__BLOC DE TEXTE__
C’est la première fois qu’avec autant de vérité, par le biais d’un réalisme cru, sans concession et d’une rigueur sociologique impressionnante, la littérature africaine lève impudiquement le rideau sur cette nouvelle dimension de la société africaine contemporaine, plaie béante d’un continent malade de ses élites. Les adolescents de Magenta sont nés au début des années 1980, quand les programmes d’ajustement structurel imposés par les institutions financières internationales ont saigné à blanc les économies africaines, avec la libéralisation forcenée et la privatisation des entreprises.
Si les populations en ont fait les frais, une caste restreinte de corrompus en a bénéficié et a été projetée sur le devant de la scène politique, installée à la direction des affaires par des marionnettistes qui tirent tous les avantages de l’autre côté de l’océan. Des adolescents dont « les parents s’en mettent plein les poches tous les jours et empêchent ce pays de sortir du marasme économique ». Des adolescents qui connaissent mieux Racine ou Rimbaud que Cheik Anta Diop, Cheik Amidou Kane ou Kocc Barma Fall.
D’une plume acérée, avec une simplicité corrosive qui émeut et interpelle, Sokhna Ndao dévoile le tabou et en même temps perce l’abcès. Pour explorer l’infection dans la pénombre des mœurs dégradantes, sans pourtant manquer d’un lyrisme attendrissant, elle délaisse les lettres flamboyantes de ses confrères et consœurs et fait de cette prouesse stylistique un véritable paradoxe littéraire.

__DONNÉES ENREGISTRÉES__
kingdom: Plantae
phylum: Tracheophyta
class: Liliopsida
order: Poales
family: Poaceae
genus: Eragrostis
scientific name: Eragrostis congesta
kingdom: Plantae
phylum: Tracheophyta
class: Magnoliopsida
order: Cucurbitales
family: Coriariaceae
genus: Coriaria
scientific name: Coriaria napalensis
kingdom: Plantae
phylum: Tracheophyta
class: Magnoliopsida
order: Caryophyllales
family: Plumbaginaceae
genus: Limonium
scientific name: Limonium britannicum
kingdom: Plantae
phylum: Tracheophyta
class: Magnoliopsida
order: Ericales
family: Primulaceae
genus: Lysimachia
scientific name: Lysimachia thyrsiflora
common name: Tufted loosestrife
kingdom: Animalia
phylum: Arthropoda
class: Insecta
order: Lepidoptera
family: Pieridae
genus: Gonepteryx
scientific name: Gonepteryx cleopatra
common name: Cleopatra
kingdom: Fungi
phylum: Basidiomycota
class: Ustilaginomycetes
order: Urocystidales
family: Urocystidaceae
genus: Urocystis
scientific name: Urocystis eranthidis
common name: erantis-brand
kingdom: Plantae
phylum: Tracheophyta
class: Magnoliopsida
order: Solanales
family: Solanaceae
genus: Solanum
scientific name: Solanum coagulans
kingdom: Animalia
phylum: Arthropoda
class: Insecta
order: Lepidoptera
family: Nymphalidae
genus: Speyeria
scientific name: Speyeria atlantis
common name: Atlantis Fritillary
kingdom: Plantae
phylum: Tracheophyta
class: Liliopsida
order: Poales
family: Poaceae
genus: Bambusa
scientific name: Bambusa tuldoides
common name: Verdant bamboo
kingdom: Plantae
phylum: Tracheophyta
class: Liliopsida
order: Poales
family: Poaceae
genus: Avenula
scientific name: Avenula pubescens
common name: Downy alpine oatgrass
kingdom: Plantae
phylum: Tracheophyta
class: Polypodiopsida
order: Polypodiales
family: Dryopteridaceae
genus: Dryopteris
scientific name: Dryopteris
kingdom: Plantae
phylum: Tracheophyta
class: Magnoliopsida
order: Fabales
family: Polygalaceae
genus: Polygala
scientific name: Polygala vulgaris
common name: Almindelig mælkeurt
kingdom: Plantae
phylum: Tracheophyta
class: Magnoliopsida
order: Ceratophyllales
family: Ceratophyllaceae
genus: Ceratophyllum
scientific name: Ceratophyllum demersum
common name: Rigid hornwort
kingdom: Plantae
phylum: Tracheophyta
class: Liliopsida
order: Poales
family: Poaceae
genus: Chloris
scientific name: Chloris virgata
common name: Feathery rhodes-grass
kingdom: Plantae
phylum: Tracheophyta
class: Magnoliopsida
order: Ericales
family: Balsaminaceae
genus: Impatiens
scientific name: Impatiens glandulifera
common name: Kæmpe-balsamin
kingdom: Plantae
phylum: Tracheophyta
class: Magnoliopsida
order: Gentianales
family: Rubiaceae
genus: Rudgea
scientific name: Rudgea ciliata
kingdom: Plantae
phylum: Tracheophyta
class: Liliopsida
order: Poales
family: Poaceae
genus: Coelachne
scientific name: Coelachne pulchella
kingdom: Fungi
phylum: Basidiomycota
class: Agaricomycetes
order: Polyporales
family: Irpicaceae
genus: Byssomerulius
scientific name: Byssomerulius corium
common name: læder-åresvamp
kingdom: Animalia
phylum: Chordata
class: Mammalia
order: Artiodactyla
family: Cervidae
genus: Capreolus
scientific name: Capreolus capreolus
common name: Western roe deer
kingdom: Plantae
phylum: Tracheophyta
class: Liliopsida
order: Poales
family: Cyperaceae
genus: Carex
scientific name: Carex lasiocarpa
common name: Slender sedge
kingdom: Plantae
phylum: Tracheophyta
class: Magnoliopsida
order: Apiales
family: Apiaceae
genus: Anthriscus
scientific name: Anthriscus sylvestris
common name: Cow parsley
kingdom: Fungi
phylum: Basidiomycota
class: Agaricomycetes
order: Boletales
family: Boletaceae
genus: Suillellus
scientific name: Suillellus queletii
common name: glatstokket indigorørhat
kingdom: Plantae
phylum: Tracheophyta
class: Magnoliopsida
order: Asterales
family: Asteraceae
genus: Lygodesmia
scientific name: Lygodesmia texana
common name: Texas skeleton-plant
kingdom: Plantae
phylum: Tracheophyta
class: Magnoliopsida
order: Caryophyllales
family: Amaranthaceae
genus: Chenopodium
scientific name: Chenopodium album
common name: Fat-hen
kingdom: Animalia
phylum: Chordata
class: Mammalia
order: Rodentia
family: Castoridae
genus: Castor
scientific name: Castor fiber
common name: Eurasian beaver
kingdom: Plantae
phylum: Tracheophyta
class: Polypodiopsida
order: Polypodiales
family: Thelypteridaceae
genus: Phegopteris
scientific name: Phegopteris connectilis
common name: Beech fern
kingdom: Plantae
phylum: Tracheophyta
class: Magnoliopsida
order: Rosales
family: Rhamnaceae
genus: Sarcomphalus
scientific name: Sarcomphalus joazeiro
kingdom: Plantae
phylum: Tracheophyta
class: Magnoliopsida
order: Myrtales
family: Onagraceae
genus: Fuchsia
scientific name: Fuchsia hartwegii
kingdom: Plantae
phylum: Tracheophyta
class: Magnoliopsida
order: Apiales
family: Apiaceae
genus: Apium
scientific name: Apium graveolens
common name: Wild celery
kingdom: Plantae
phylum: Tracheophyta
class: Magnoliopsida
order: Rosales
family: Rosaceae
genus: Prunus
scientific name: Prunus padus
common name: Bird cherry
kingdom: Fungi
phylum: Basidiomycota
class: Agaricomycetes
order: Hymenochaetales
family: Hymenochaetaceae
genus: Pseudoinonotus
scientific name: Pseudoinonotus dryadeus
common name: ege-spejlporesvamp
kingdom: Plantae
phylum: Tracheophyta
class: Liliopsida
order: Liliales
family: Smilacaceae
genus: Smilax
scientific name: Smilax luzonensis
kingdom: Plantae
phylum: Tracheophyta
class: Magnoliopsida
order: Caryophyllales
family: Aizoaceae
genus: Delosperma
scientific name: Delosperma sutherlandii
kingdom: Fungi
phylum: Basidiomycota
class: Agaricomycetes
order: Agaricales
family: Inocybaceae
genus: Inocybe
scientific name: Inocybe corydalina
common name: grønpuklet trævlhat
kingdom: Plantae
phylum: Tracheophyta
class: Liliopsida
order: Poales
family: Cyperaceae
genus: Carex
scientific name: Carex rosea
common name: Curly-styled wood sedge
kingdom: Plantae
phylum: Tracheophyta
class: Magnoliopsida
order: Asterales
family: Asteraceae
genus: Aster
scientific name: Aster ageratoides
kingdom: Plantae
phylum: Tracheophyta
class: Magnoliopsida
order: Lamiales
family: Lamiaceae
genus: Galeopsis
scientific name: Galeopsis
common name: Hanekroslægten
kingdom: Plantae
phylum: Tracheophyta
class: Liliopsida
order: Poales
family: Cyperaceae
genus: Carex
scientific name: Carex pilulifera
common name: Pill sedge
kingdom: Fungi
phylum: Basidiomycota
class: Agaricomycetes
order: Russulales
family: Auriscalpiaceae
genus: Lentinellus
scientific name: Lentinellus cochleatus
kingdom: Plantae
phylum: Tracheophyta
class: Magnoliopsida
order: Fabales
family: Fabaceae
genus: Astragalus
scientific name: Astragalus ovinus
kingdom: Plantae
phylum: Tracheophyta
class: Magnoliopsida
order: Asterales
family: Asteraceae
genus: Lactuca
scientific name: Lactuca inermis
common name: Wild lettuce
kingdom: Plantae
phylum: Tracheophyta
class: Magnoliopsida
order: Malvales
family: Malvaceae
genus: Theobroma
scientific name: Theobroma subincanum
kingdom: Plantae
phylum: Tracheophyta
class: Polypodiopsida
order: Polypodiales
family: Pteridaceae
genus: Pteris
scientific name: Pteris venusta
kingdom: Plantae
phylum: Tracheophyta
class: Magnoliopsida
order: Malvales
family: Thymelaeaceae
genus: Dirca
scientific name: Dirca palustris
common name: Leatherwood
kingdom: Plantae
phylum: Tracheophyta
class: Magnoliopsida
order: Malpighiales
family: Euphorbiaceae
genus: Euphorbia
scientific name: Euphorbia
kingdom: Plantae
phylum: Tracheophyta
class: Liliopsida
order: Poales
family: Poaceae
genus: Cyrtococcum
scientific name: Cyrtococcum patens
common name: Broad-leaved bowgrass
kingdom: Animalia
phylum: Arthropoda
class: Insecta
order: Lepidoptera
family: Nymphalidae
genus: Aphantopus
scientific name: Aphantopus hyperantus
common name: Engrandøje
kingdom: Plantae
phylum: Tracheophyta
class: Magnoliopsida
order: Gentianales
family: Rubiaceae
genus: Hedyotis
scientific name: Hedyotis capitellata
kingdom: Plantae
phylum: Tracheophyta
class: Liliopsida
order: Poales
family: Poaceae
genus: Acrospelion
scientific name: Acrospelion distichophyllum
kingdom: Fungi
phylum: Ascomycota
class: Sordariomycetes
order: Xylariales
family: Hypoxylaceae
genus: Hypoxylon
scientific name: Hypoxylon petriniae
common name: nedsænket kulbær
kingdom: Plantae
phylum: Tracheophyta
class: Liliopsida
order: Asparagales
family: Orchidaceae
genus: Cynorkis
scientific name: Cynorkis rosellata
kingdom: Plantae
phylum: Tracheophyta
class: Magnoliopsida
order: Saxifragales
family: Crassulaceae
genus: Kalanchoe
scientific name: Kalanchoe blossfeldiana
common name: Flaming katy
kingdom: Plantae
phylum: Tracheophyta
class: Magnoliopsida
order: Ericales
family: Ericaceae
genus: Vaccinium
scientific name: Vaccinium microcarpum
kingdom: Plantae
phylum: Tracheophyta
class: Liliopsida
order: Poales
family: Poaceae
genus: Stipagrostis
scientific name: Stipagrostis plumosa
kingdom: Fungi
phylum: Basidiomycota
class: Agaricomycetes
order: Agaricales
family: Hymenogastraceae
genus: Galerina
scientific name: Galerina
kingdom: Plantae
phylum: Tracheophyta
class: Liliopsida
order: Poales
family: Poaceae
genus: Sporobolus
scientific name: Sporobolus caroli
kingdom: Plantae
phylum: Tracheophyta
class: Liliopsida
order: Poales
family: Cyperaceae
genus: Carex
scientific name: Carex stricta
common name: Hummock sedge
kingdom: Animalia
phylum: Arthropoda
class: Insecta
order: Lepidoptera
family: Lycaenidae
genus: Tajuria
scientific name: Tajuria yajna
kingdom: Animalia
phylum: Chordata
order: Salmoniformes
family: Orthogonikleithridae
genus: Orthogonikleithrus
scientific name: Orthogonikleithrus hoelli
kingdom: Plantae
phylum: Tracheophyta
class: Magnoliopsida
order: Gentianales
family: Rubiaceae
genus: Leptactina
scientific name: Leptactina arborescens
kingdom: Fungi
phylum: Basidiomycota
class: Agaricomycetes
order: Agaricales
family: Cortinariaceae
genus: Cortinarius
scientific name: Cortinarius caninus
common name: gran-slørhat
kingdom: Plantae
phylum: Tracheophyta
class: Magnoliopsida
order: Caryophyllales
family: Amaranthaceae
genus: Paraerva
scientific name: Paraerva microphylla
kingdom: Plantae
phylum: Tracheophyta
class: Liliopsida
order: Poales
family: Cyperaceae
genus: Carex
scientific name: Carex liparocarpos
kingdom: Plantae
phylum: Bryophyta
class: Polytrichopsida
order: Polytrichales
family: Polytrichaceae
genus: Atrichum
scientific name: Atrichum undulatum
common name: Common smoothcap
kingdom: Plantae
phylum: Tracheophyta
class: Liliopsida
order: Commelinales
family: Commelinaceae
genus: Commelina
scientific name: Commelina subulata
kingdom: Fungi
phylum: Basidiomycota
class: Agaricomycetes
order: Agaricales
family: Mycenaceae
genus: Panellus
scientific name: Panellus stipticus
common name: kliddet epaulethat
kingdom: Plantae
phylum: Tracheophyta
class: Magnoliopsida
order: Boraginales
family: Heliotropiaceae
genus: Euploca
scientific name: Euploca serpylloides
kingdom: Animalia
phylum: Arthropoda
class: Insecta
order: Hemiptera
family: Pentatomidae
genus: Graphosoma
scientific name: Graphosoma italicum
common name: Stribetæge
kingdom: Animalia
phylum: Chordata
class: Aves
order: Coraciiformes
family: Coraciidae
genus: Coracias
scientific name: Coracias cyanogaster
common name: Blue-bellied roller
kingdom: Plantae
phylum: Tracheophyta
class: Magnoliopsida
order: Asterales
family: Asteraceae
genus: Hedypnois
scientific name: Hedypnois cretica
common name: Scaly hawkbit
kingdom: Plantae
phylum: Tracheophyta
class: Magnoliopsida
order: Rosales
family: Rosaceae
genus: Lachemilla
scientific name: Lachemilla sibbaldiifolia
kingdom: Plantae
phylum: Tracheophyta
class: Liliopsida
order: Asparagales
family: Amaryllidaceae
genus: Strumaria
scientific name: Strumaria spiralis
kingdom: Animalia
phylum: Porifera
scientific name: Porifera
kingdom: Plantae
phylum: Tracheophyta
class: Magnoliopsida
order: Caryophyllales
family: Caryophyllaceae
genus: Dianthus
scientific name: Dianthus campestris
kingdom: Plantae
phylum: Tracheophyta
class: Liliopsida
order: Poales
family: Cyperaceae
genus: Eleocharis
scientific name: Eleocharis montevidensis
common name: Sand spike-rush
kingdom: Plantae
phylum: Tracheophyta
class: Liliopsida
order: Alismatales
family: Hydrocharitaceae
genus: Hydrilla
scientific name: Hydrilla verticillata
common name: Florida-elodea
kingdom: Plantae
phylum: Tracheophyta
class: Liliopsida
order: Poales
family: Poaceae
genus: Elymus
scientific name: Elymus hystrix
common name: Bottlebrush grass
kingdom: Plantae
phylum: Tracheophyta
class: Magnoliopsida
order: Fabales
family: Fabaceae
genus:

__CONSIGNE__
Extrayez du texte sur les adolescents de Magenta le passage qui va de « D’une plume acérée, avec » jusqu'à « véritable paradoxe littéraire. » inclus, sans y changer un mot.

__RÉPONSE FINALE__
D’une plume acérée, avec une simplicité corrosive qui émeut et interpelle, Sokhna Ndao dévoile le tabou et en même temps perce l’abcès. Pour explorer l’infection dans la pénombre des mœurs dégradantes, sans pourtant manquer d’un lyrisme attendrissant, elle délaisse les lettres flamboyantes de ses confrères et consœurs et fait de cette prouesse stylistique un véritable paradoxe littéraire.